The site at St Cyrus is to be used as a model.
The site at St Cyrus is to be used as a model.

A Mearns Travellers’ site has been held up as a model for more camps in Aberdeenshire.

The council’s Traveller subcommittee has agreed to draft a planning application for a “two-week” halting site costing £351,342 near Old Deer.

They were urged to look to the recently approved North Esk Park camp near St Cyrus as a model for future stopover areas.

Members also backed a commitment to “immediate site provision” for Travellers in the region.

Plans for sites at Ellon, Thainstone and Laurencekirk have all been discarded, and two others planned for Blackdog and Chapelton of Elsick may not take shape for years.

Proposals to open Aikey Brae to Travellers were first announced in 2014, but a backlash from locals forced the council to shelve the scheme.

Committee chairman Allan Hendry said members had no choice but to back the proposals, and added the local authority must keep searching for other possible locations.

He said that authorised encampments were the only way to help police deal with unofficial ones in the region.

Mr Hendry said: “We have got to find somewhere for them to go. We can’t keep chasing them about.”

The council recently agreed to authorise North Esk Park at St Cyrus, which was established without planning permission in 2013.

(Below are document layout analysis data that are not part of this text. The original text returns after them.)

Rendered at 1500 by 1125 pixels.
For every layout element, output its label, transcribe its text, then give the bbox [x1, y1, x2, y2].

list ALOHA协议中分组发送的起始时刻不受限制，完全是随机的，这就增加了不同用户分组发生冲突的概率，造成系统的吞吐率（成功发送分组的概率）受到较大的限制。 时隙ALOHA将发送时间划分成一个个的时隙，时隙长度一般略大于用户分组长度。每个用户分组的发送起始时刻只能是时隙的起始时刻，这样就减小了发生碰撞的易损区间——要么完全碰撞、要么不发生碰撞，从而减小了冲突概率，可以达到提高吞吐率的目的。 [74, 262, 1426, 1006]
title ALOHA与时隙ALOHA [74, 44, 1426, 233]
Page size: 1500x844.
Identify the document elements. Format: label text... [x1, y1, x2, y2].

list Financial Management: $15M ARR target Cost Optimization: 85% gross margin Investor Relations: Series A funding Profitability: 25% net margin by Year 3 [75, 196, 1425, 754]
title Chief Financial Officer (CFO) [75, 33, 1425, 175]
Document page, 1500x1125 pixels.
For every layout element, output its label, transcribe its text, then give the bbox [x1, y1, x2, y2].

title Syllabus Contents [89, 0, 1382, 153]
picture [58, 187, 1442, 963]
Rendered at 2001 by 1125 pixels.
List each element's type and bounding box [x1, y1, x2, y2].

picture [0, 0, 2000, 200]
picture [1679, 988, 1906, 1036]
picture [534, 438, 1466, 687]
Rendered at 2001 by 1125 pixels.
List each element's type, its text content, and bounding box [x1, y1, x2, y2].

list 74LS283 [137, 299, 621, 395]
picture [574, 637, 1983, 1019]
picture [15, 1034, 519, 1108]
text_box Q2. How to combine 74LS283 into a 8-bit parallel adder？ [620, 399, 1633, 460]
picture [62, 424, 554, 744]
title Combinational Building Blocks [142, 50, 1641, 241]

Mearns councillor George Carr called for North Esk Park to be taken into account by the council when considering future sites.

He said: “I think at St Cyrus there has been evidence of fairly good practice.

“I just wondered if we have had much feedback from the Gypsy Traveller community themselves on whether they have been interested in taking a more proactive role on the (Aikey Brae) site or various options along those lines?

“If you look at St Cyrus a lot of money has been spent there, there may be someone there who is willing to invest.

“We need to be looking at different options.”